Für die eindeutige Diagnose braucht es die Abklärung durch den Kinderarzt oder einen Logopäden. Erst wenn ein Kind drei Prozent aller geäusserten Silben nicht flüssig spricht und das schon länger als drei Monate, gilt es als Stotterer.

Interessant: Stotterer kommen beim Singen, Flüstern oder Sprechen im Takt nicht ins Stocken. Dieses Phänomen wird bei einigen Therapieformen genutzt.

Behandlung zur Optimierung

«Um das Stottern erfolgreich therapieren zu können, sollten Eltern offen mit dem Kind darüber sprechen und sich nicht schuldig fühlen. Die Kinder müssen lernen, selbstbewusst und angstfrei damit umzugehen», weiss die Expertin. «Obwohl das Ziel immer die Überwindung des Stotterns ist, kann das nicht immer erreicht werden. Chronisches Stottern ist nicht heilbar, lässt sich jedoch in den Griff bekommen.»

In jeder Therapie geht es zunächst darum, das Stottern zu verstehen. «Wenn Kinder begreifen, was es mit dem Stottern auf sich hat, können sie die Angst davor verlieren», meint Zaugg. «Das ist eine wichtige Voraussetzung dafür, dass sie nicht mehr gegen das Stottern ankämpfen und es ihnen nicht mehr peinlich ist.»

Je nach therapeutischem Ansatz wird mit verschiedenen Methoden am Sprechfluss gearbeitet.

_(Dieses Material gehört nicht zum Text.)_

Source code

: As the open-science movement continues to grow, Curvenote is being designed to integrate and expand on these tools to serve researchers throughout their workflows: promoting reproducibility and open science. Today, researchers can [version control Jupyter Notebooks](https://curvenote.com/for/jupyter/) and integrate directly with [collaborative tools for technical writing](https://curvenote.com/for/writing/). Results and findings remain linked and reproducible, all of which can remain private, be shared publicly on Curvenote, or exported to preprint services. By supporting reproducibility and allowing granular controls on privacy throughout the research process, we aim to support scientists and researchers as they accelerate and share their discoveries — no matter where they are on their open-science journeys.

Der Modifikationsansatz etwa zielt darauf ab, zunächst die Angst vor dem Stottern abzubauen. Anschliessend werden Sprechtechniken geübt, die zu einer leichteren, weniger anstrengenden und flüssigen Sprechweise führen.

Weitere Therapiemöglichkeiten

Beim sogenannten Fluency Shaping wird hingegen eine neue Sprechweise antrainiert. Dazu die Expertin: «Hier wird vorerst sehr verlangsamtes Sprechen mit weichem Stimmeinsatz gelernt. Die Therapie wird meist in mehrwöchigen Intensivprogrammen angeboten und kommt daher eher bei Teenagern und Erwachsenen zum Einsatz, da es gewisser mentaler Voraussetzungen bedarf.»

Ein weiterer Ansatz ist die LICCOME-Methode für Vorschulkinder. Bei dieser sind die Eltern als Co-Therapeuten gefragt und müssen sich ein gewisses Mass an Fachwissen aneignen. Das ist nicht allen Eltern möglich. Daher kommt die Therapie auch nur selten zur Anwendung.

«Egal welche Therapieform gewählt wird, es geht vor allem darum, die Sprechstörung anzupacken und mit Einfühlungsvermögen und dem nötigen Fachwissen den Stotternden zu helfen, ihre Sprechweise und die Einstellung zum Stottern zu verändern», meint die Logopädin.